Revenues and cash flows will decline further in 2016 due to lower price expectations as well as the re-negotiation of the contractual formula with Petronet. RasGas expects that the average LNG selling price in 2016 will be USD5.85/Mmbtu assuming USD40/bbl Brent. The share of LNG spot sales is expected to be lower in 2016, but is likely to increase again starting from 2017 onwards as some of the off-take agreements with Korea Gas Corporation (KOGAS, AA-/Stable) and CPC Corporation (A+/Positive) will expire. We do not currently view this as a risk due to RasGas's competitive position within the industry and demonstrated ability to sell on a spot basis.

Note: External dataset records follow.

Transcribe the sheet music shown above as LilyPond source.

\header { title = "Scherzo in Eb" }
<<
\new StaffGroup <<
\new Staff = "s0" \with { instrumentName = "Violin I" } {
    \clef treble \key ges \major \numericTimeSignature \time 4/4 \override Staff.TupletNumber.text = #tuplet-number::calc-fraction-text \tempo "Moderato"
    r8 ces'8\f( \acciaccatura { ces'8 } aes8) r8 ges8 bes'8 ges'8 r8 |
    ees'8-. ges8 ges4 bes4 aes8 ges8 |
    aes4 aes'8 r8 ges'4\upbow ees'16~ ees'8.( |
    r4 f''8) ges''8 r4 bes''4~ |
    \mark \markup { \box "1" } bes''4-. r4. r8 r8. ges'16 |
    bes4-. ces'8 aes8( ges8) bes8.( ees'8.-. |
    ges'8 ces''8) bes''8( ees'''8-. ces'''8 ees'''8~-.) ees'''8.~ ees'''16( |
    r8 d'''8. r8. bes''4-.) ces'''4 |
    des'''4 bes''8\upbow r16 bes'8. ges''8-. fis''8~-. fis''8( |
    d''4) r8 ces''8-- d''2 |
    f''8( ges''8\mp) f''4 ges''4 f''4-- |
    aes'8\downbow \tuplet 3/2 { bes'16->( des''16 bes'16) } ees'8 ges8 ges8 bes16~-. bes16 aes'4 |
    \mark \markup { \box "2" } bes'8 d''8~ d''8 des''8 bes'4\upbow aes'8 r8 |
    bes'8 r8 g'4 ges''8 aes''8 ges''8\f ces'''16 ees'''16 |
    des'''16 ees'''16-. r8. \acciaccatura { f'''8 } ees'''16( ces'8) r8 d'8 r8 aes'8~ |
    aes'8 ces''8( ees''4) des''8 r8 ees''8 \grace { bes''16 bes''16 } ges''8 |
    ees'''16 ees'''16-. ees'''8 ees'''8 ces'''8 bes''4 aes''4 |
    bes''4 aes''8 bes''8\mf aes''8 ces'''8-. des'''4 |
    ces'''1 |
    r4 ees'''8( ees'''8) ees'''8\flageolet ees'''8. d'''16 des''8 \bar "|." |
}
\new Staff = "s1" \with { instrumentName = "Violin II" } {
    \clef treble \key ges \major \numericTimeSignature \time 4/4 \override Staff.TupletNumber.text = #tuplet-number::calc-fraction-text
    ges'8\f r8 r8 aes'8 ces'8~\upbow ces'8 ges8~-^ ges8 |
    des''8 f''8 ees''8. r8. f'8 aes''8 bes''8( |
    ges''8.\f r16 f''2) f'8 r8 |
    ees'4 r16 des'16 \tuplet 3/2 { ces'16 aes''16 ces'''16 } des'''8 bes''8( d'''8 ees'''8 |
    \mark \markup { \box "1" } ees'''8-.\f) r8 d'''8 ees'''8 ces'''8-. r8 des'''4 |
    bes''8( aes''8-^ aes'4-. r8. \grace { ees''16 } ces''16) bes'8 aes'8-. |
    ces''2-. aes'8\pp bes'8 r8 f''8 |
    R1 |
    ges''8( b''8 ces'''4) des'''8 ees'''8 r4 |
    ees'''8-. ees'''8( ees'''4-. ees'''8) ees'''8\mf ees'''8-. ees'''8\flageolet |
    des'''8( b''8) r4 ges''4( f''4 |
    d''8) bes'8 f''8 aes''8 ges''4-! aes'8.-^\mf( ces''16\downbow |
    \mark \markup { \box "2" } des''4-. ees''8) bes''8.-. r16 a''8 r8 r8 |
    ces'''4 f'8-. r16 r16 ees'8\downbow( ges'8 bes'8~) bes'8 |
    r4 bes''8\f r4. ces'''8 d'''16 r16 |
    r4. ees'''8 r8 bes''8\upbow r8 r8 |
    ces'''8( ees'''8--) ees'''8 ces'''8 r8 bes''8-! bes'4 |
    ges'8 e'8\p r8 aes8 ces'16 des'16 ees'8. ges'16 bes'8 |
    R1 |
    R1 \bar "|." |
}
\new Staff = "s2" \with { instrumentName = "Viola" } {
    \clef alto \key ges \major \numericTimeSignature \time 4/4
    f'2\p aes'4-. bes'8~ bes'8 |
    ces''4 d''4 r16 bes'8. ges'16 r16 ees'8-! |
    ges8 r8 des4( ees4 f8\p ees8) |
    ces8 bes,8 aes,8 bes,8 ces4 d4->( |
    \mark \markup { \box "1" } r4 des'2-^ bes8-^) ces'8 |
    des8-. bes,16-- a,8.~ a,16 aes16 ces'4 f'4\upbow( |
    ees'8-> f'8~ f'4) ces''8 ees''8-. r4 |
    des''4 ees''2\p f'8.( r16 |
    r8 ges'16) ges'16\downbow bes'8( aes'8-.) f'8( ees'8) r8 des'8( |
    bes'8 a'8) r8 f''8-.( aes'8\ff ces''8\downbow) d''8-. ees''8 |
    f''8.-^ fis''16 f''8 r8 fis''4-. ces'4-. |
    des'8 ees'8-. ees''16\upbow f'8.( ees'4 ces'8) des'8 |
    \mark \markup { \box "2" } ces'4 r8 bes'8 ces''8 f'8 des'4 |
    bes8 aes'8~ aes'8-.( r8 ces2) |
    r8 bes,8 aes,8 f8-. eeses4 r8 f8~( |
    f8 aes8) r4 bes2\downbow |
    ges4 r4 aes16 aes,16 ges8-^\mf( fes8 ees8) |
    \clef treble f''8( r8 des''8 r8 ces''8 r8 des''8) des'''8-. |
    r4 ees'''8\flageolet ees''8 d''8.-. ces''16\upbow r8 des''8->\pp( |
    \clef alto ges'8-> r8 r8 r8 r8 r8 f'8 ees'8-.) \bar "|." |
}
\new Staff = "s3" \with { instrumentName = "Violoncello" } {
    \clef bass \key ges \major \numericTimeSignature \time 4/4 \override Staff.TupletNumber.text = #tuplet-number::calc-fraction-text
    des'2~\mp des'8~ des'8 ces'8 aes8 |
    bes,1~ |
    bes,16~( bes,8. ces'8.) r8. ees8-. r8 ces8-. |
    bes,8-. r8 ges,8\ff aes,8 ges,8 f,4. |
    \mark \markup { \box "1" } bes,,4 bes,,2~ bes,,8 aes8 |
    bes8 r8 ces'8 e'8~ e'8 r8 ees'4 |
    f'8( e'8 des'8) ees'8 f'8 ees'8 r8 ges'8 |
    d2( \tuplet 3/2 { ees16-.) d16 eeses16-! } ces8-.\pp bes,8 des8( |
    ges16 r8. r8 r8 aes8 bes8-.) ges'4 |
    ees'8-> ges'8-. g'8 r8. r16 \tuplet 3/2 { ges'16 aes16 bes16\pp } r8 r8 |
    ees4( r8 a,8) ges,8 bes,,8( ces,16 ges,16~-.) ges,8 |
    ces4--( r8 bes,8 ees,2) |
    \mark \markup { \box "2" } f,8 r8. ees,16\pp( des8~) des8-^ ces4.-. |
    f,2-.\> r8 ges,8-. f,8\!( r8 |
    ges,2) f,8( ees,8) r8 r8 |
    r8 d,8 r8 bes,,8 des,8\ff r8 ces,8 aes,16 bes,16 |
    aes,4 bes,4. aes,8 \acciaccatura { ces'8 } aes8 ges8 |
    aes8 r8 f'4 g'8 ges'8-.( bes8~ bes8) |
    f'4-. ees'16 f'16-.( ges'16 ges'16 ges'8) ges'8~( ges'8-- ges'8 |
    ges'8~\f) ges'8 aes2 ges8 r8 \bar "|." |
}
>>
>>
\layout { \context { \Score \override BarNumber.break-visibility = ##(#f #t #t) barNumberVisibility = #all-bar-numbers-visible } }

Fitch expects debt metrics to remain solid, helped by the implementation of some operating cost savings. Under the conservative Fitch rating case, which now assumes long-term stress case oil price of USD40/bbl as well as output and cost stresses, the average DSCR over the remaining debt life until 2027 is 5.9x. We estimated in our January 2016 report that RasGas's break-even prices for servicing its senior debt are around USD 20/bbl for oil and USD2/Mmbtu for LNG over 2016-2018, rising to USD28/bbl and USD2.8/Mmbtu in 2019 when bullet debt repayment is due (see Fitch: Rated O&G Infrastructure Projects Can Withstand USD 20 Oil).

Peers
Nakilat Inc is a vessel operator servicing the Qatari LNG industry and its senior debt is rated 'A+'/Stable, two notches down from Qatar's rating. Dolphin Energy Limited extracts gas from the same offshore field in Qatar, but exports it via a subsea pipeline to Abu Dhabi, mostly under long-term fixed-priced contracts. Dolphin Energy Limited is currently rated 'A+'/Stable on a standalone basis.

RATING SENSITIVITIES
A change in Qatar's rating could lead to a corresponding rating action on RasGas's bonds. However, an upgrade could be constrained by the absence of explicit legal ties.

SUMMARY OF CREDIT
RasGas (II) and RasGas (3) operate three 4.7mtpa LNG trains (Trains 3, 4 and 5 - RasGas (II)) and two 7.8 mtpa LNG trains (Trains 6 & 7 - RasGas 3) at the Ras Laffan Industrial City of Qatar. RasGas's aggregated notional capacity is 29.7mtpa. The project derives its revenues from the sale of LNG and the rest from associated products (primarily condensates and LPG). LNG is mostly sold under 20 to 25 years "take-or-pay" sale and purchase agreements to a diversified pool of offtakers. Associated products are sold in the global markets at prevailing market prices.